Sometimes, when developing server-side software it is desirable to make it accessible for access outside the local network, which might be shielded from incoming TCP connections by a router that performs Network Address Translation. One option to work around this is to use Ngrok - a SaaS app that lets you tunnel out a connection from your network and exposes it to external traffic through a cloud endpoint. However, it is primarily designed for web apps and it would be nice if we didn’t need to rely on a third-party SaaS vendor to make our server software accessible outside our local network.
Tor is an overlay network for anonymous communications and censorship circumvention. The goal of Tor is to prevent the gathering and analysis of traffic metadata (also known as traffic analysis). A detailed explanation of how Tor works is outside the scope of this text, but the key principle is that hiding of routing information is achieved by creating tunnel connection through 3 (or more, if both parties are within Tor network) intermediate servers with telescoping encryption layers - 3 layers of encryption to the first node, 2 layers of encryption to middle node and 1 layer towards the exit node. The exit node removes the final layer of encryption and works as a proxy server towards the ultimate destination of TCP connection. Thus no single server is aware of both initiator and destination of TCP connection.
Through a Tor feature called Onion Services, hiding a server is possible as well. Turns out, setting up an Onion Service gives us NAT traversal for free, provided that people accessing our server are okay to do it through Tor.
Tor daemon is a piece of software that
implements all parts of the Tor network. For configuration during runtime, it can expose
a control port that we can connect to via TCP transport and run various requests
against a running Tor instance. Tor Control Protocol
is a relatively simple text-based network protocol that defines requests and responses
that Tor controllers (i.e. programs interacting with Tor instance via control port)
must be able to parse and generate. One of the commands it defines is ADD_ONION
at Section 3.27
that enables quick creation of Onion Services. We can provide cryptographic keys to be
used for this, but primarily we are concerned with port mapping between the local port
that our server is bound to (it’s fine if it’s binding the listener socket to the local host
address) and the port that Onion Service will be exposing. These can be either equal or
different, but it is an important detail to get right. Furthermore, ephemeral Onion
Services are bound to the lifecycle of control port connection - no need to worry about
removing them.
We could be doing a little socket programming, but we don’t have to, as the Tor project is also developing Stem - a Python module that implements a Tor Control Protocol and enables us to quickly launch an ephemeral Onion Service.
I wrote the following quick script that connects to a local Tor instance
(it could be a Tor browser bundle running locally) through the control port,
creates ephemeral Onion Service, uses its address to build this very blog through
Hugo, and runs a local web server (http.server
from vanilla Python
installation) on local port 8080.
#!/usr/bin/python3
from stem.control import Controller
import http.server
import os
import subprocess
import sys
def main():
controller = Controller.from_port()
controller.authenticate()
response = controller.create_ephemeral_hidden_service({80: 8080}, await_publication=True)

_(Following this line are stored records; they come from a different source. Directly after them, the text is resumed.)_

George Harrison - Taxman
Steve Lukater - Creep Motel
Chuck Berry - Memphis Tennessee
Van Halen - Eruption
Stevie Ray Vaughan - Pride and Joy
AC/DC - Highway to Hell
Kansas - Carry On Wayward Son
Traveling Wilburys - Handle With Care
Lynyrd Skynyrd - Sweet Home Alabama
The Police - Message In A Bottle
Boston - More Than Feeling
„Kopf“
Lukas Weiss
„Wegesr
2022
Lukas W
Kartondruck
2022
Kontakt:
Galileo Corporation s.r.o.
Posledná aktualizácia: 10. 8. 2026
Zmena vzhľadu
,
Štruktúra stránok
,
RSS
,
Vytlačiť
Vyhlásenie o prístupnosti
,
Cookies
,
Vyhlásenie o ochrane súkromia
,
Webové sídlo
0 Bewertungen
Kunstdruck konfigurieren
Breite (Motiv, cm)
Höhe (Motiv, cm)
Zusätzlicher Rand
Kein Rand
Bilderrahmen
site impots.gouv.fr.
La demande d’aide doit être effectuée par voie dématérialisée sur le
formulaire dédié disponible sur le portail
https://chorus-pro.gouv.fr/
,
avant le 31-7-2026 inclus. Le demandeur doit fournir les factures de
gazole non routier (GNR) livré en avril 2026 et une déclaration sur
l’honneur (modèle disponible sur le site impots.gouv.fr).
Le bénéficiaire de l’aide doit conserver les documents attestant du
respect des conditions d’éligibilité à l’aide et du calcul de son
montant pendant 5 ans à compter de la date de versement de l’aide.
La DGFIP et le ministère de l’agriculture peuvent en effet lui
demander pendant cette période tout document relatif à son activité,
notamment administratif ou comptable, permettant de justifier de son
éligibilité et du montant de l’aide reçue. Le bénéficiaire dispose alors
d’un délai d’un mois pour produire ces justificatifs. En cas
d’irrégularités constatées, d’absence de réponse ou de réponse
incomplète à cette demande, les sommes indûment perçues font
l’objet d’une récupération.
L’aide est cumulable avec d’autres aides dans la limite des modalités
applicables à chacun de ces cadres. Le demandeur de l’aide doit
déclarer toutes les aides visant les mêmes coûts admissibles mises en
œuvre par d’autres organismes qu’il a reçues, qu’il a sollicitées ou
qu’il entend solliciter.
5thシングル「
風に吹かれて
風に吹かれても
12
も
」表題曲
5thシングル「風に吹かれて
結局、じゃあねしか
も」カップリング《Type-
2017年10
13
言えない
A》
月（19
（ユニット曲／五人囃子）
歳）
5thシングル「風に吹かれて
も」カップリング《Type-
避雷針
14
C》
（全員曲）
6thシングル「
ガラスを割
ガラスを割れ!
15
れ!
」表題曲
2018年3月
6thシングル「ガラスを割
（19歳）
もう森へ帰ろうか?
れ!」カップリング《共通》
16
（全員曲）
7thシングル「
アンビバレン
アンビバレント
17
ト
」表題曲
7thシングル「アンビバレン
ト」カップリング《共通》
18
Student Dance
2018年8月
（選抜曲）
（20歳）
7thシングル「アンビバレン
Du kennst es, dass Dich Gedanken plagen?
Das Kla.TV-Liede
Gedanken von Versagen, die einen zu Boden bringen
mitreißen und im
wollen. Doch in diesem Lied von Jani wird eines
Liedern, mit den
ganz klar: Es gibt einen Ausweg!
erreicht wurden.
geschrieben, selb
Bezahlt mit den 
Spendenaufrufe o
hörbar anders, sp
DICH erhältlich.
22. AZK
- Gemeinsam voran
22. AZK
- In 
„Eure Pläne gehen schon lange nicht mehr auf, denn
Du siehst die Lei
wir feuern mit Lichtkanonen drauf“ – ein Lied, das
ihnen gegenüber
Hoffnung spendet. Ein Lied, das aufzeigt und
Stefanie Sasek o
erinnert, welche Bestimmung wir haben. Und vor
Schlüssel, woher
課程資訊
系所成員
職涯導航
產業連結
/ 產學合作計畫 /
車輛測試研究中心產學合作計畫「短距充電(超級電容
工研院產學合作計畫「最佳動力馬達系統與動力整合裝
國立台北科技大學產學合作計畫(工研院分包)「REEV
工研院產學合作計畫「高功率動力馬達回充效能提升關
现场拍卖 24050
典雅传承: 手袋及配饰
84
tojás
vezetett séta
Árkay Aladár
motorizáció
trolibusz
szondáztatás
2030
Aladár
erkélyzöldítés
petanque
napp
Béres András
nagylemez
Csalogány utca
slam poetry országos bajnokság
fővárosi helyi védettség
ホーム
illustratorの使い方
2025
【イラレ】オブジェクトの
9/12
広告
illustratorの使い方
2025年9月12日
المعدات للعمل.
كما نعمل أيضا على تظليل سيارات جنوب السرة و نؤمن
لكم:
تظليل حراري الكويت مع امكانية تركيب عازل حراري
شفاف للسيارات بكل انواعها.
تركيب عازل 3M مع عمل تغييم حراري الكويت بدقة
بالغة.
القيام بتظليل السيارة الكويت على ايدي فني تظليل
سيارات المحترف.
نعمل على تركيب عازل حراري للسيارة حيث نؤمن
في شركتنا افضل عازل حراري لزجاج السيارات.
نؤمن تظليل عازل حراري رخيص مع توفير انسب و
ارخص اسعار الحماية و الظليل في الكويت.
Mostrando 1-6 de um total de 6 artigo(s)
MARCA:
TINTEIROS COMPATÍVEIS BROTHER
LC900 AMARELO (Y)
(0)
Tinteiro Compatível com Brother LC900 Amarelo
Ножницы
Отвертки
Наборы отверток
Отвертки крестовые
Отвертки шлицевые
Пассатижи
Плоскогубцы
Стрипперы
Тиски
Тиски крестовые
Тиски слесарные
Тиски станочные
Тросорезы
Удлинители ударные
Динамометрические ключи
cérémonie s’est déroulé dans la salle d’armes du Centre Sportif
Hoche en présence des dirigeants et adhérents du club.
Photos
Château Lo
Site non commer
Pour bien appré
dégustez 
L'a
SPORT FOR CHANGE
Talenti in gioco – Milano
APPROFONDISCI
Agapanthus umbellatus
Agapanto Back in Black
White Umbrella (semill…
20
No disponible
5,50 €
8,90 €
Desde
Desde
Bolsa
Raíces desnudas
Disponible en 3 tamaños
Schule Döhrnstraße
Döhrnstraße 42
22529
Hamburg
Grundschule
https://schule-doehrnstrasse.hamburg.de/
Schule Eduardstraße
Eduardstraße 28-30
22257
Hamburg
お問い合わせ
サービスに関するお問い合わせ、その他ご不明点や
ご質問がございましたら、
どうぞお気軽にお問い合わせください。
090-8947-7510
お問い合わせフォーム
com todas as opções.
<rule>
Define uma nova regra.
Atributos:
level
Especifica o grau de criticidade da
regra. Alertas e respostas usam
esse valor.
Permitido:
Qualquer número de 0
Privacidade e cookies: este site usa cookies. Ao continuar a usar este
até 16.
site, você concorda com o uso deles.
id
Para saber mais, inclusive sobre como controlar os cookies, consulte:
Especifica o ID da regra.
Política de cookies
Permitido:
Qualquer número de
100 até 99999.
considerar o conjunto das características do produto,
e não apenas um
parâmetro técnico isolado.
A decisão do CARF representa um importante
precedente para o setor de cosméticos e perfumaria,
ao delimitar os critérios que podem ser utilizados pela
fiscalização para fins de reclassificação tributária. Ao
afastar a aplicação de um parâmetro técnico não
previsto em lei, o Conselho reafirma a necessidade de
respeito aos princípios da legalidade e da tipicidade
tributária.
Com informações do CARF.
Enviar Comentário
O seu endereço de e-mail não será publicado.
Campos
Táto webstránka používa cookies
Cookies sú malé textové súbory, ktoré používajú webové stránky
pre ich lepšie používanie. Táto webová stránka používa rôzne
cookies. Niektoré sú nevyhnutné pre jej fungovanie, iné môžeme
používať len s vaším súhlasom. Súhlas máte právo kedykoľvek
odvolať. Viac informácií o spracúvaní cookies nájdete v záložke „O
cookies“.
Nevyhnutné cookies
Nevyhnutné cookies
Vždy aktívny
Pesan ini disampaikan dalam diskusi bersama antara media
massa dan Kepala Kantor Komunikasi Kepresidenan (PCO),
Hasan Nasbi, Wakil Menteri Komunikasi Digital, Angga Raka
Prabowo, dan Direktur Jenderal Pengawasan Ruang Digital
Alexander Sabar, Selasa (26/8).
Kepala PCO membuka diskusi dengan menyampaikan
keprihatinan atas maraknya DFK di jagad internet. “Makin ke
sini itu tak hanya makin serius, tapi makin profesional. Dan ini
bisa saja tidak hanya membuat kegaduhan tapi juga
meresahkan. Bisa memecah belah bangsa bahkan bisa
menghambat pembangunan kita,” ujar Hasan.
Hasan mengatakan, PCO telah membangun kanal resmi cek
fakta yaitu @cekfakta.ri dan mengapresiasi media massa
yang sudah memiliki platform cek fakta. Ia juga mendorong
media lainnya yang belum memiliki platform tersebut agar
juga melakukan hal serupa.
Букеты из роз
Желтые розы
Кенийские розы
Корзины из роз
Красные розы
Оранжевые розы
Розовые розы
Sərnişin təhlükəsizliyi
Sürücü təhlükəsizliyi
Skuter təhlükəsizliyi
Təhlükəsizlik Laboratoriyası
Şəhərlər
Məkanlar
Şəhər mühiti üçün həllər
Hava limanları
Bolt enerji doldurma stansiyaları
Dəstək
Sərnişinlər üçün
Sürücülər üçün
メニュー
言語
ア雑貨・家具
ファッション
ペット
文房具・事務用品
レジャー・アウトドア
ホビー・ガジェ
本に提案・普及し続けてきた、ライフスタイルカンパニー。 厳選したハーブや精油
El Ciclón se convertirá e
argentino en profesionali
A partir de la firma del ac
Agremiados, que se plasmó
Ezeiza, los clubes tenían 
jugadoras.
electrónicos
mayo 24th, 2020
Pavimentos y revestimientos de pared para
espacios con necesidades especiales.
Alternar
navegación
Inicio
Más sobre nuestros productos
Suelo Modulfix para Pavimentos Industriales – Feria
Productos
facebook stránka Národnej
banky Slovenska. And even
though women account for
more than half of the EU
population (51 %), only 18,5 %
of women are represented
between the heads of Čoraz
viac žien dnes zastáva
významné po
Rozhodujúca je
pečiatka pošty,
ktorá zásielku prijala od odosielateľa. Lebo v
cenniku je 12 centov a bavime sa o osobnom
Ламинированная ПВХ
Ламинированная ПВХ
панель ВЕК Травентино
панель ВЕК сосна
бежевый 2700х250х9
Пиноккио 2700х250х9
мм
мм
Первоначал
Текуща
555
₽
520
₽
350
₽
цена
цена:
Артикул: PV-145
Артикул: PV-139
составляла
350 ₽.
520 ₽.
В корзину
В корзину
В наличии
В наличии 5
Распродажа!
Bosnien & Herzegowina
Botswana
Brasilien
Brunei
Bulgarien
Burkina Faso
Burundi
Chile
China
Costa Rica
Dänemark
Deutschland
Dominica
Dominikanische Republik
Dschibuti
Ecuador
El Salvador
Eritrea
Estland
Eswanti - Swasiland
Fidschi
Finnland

assert(len(response.service_id) > 0)
onion_url = "http://" + response.service_id + ".onion"
print(onion_url, file=sys.stderr)
os.chdir("tricksterblog/")
subprocess.run(["hugo", "--baseURL", onion_url])
os.chdir("public/")
subprocess.run(["python3", "-m", "http.server", "8080"])
if __name__ == "__main__":
main()
To encapsulate everything within a reproducible environment, the following Docker configuration could be used:
FROM debian:11
RUN apt-get update && apt-get install -y python3 python3-pip hugo tor
RUN pip3 install stem
ADD . /trickster.dev
WORKDIR /trickster.dev
ENTRYPOINT bash -c "tor --RunAsDaemon 1 --ControlPort 9051 && python3 run_onion_service.py"
Admittedly there are some opportunities for optimization here, as the size of resulting Docker image is over 700 MB. However the code in this post is meant to be only a demonstration for using Tor to expose a server in a NATted network.
Lastly, I would not recommend doing this in corporate networks, as your IT department and security people might disapprove. Not only this solution can be considered to be Shadow IT, but using Tor in the corporate environment might raise suspicions of data exfiltration. Proceed with caution.